BODYBUILDER
Émotion palpable au pays des « expendables » au cœur tendre
Après s’être intéressé à l’affaire Omar Raddad dans sa précédente réalisation, Roschdy Zem a décidé de s’éloigner des polémiques judiciaires pour plonger le spectateur dans un monde atypique, celui du culturisme, avec ses codes et ses rituels. Débutant par une scène de sexe où un homme bodybuildé prend son plaisir à contempler ses muscles, on suppose alors que la suite s’attardera bêtement à démontrer l’amour que ces sportifs éprouvent pour leur corps. Mais, heureusement, le film sera tout autre, la musculation n’étant qu’une toile de fond pour s’attaquer à la relation complexe entre un père et un fils, séparés par la vie, et que tout oppose.
Lorsqu’Antoine, endetté auprès de malfrats, doit prendre la fuite, il se retrouve contre sa volonté envoyé chez son père à Saint-Étienne. Mais outre le clivage Saint-Étienne/Lyon, si le garçon est si réticent à cette idée, c’est qu’il a grandi dans l’absence de ce père, parti alors que sa progéniture pénétrait dans l’adolescence, l’éloignement renforçant la rancœur qu’il peut ressentir à son égard. Et découvrir que le paternel est désormais propriétaire d’une salle de sport et champion de culturisme ne fera que renforcer le mépris du jeune homme.
Si le titre et l’affiche pouvaient présager une grosse décharge de testostérones, le réalisateur a décidé de s’attaquer aux sentiments qui se cachent derrière ces muscles saillants. Dans cet univers où le sens du sacrifice et de l’effort est omniprésent, cette philosophie de vie est un moyen pour Roschdy Zem d’universaliser son propos afin de se questionner sur la manière dont chacun essaie de trouver sa voie dans notre société actuelle. Débordant d’énergie, et alternant parfaitement moments attendrissants, scènes cocasses et tensions dramatiques, "Bodybuilder" est un film passionnant sur la nature humaine dans un monde prétendu inhumain.

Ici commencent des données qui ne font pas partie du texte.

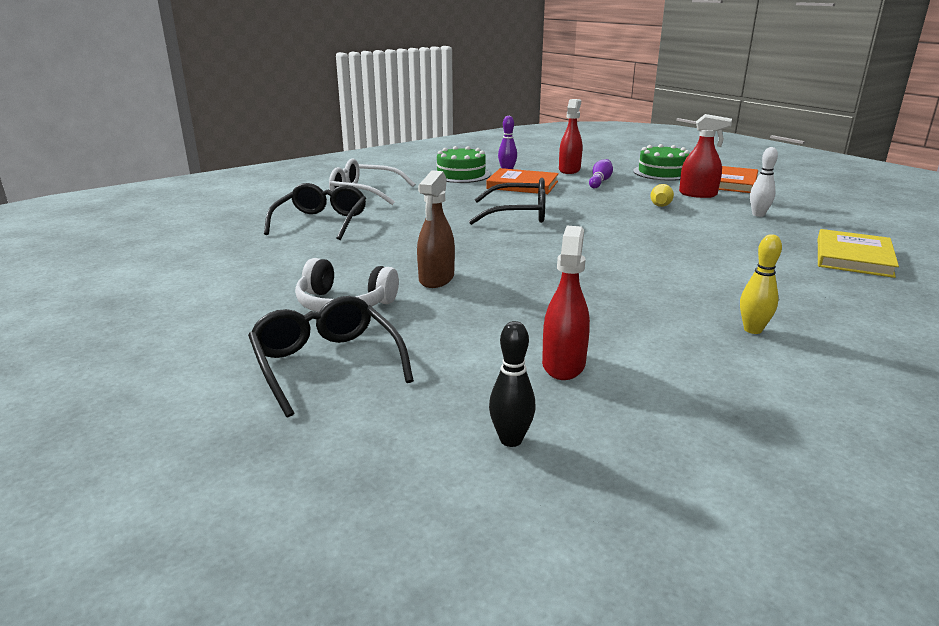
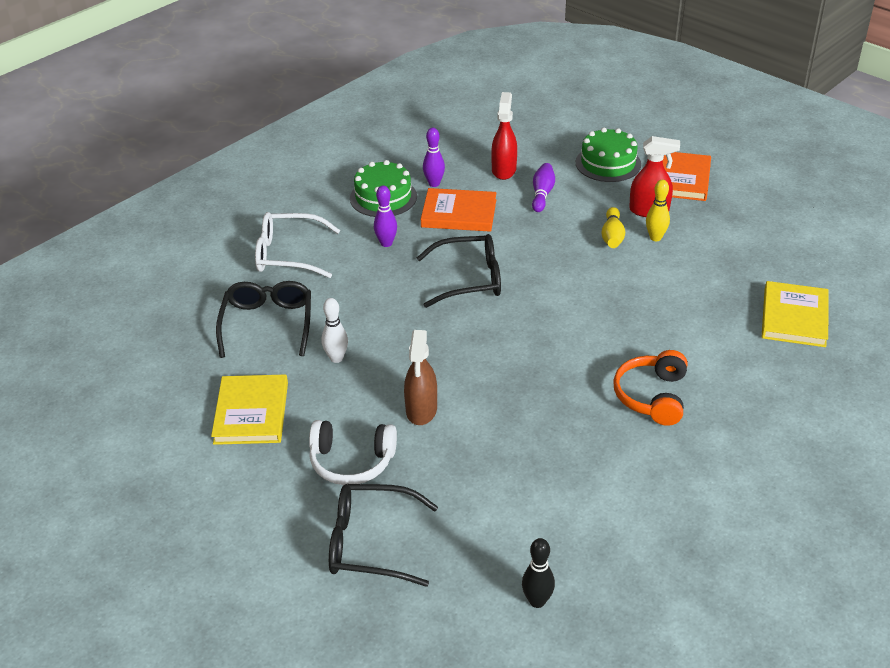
camera: 10 degrees left, 15 degrees up
(267, 266) = (251, 413): none -> yellow book
(326, 364) = (371, 543): black glasses -> black glasses turned 45 degrees counterclockwise
(452, 193) = (386, 243): none -> purple bowling pin
(563, 364) = (559, 513): red spray bottle -> none
(692, 292) = (652, 396): none -> orange headphones
(752, 330) = (703, 444): yellow bowling pin -> yellow bowling pin (655, 238)
(758, 214) = (710, 247): white bowling pin -> white bowling pin (336, 358)

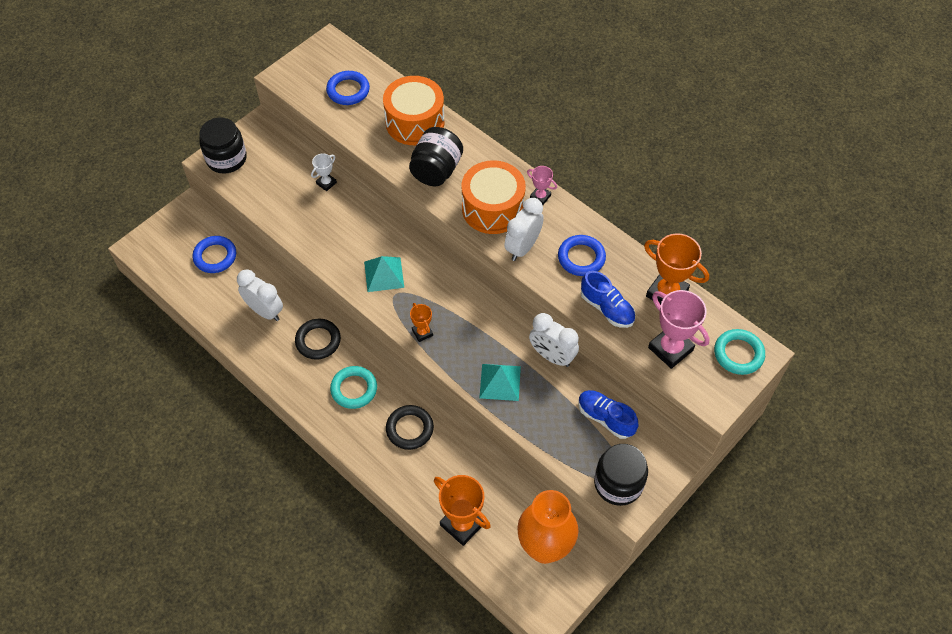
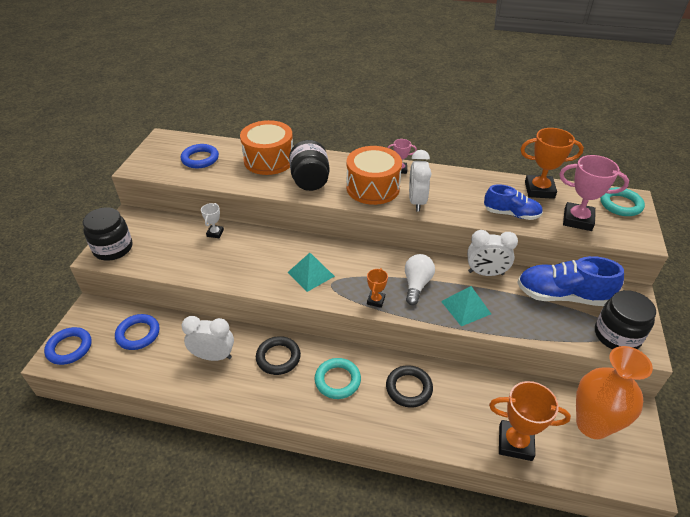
camera: 30 degrees left, 15 degrees down
(422, 332) = (376, 300): orange trophy -> orange trophy turned 75 degrees clockwise
(473, 335) = (416, 285): none -> white light bulb
(581, 258) = (463, 192): blue ring -> blue ring (69, 348)
(605, 418) = (562, 296): blue shoe -> blue shoe, size x1.56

Porté par un casting époustouflant, Vincent Rottiers s’imposant définitivement comme l’un des meilleurs acteurs de sa génération, la surprise vient de Yolin François Gauvin, culturiste professionnel, surprenant de justesse. Ayant remplacé Antoine de Caunes – oui, oui, celui-là même qui officie désormais tous les jours sur Canal+ – ce néo-comédien impressionne aussi bien par sa carrure que par son charisme. Et lorsque le talent des acteurs vient soutenir des dialogues particulièrement bien écrits, il en ressort un film de retrouvailles père/fils loin des sentiers habituels, focalisé sur un présent qui ne laisse que peu de place aux regrets.